1. Audit and Declutter
When you start a renovation, you have to move everything out from the spaces being renovated. This is a fantastic time to go through everything you’ve accumulated over the years to decide whether to keep, donate or discard. What items are in good condition and can be used in your home after the renovation? What do you have too many duplicates of or don’t use anymore that can be used by someone else?
2. Donate or Sell
Donating items that no longer have a purpose in your home is the responsible choice as opposed to tossing it in a landfill, but requires a little extra effort. Cabinetry, appliances, furniture and decor, electronics, kitchenware, etc. can all be used by someone. Twin Cities Habitat for Humanity has a wonderful guide and information about what and where to donate your belongings. If your items are in great condition but won’t fit your new space, post on websites like Facebook Marketplace or bring to a consignment shop near you.
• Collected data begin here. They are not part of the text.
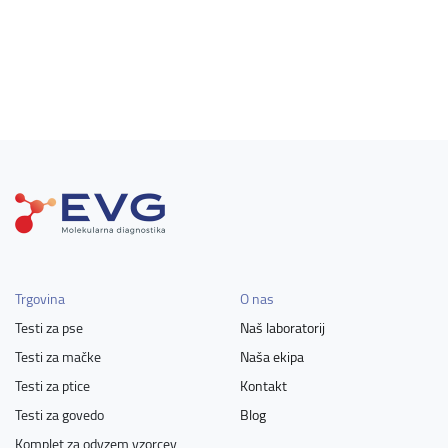
Trgovina
O nas
Testi za pse
Naš laboratorij
Testi za mačke
Naša ekipa
Testi za ptice
Kontakt
Testi za govedo
Blog
Komplet za odvzem vzorcev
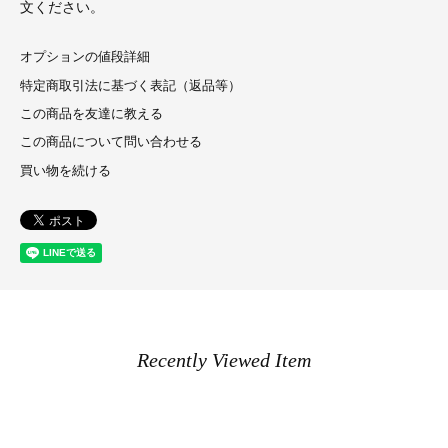
文ください。
オプションの値段詳細
特定商取引法に基づく表記（返品等）
この商品を友達に教える
この商品について問い合わせる
買い物を続ける
Recently Viewed Item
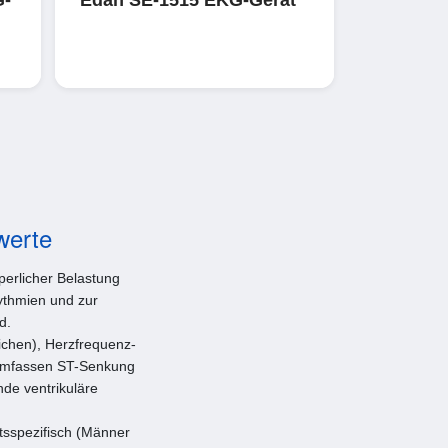
werte
perlicher Belastung
ythmien und zur
d.
ichen), Herzfrequenz-
 umfassen ST-Senkung
de ventrikuläre
htsspezifisch (Männer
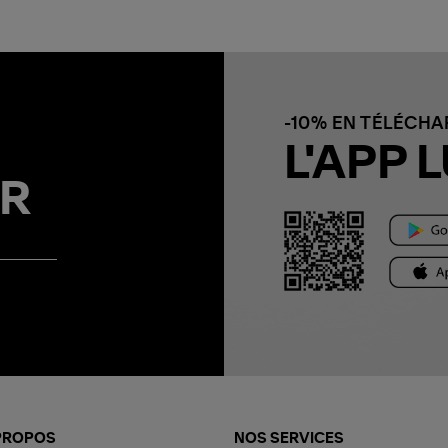
-10% EN TÉLÉCH
L'APP L
R
PROPOS
NOS SERVICES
This effort keeps items out of landfills, gives them a second (or third, fourth) life, and helps someone who has a need for that item.
3. Keep it Minimialist
When we move into a new space or renovate an existing one, it’s hard to resist the urge to buy, buy, buy. A home-style takes time. Slowly live in the space a while to determine what kind of furniture you really need for functionality. Can you “shop” from other rooms in your home? An important thing to remember is that not every inch needs to be filled with furniture or decor. Practice minimalism for a fresh, clean home, like in the Frontenac Project.
4. Create Organization Systems
An organized home is a happy home… some would say. When items have a “home,” it is much easier to stay organized, makes cleaning easier, and prevents buying items you already have. It keeps everyone in the family on the same page about where things go when it’s time to be put away. When planning your home renovation, think about what organization systems you will incorporate. One of the perks of having our custom cabinetry shop is that we can plan where everything will live in your kitchen and bathrooms. In relation to sustainability, this step will help prevent waste. In the Arden Avenue project, this pantry allows the homeowners to see everything in a quick glance to know what to add to their shopping list. Ah… the organizational beauty Style + Dwell helped us within this pantry project is eye candy.
5. Purchase Smart
We will have a post in the coming weeks going more in-depth about what to look for when purchasing sustainable furniture, but here are a few quick tips. Ask, “what’s it made of?” Opt for furnishings made using natural materials and void of flame retardant chemicals and fluorinated stain treatments. Choose furniture made of natural materials, such as solid hardwood, and natural fibers, such as wool, cotton, etc. Research the company’s business structure, certifications, where their products are made (United States), and their sustainability initiatives. A company’s sustainability initiatives should be proudly displayed on its home page and menu. Support local businesses by shopping small. Up-cycle and refinish furniture or buy antique pieces to give them another chapter in their life.
Bringing in new furnishings and decor is an exciting way to polish off your home renovation. Consider the planet and how to make smart decisions when you refurnish and put everything back in its “home.”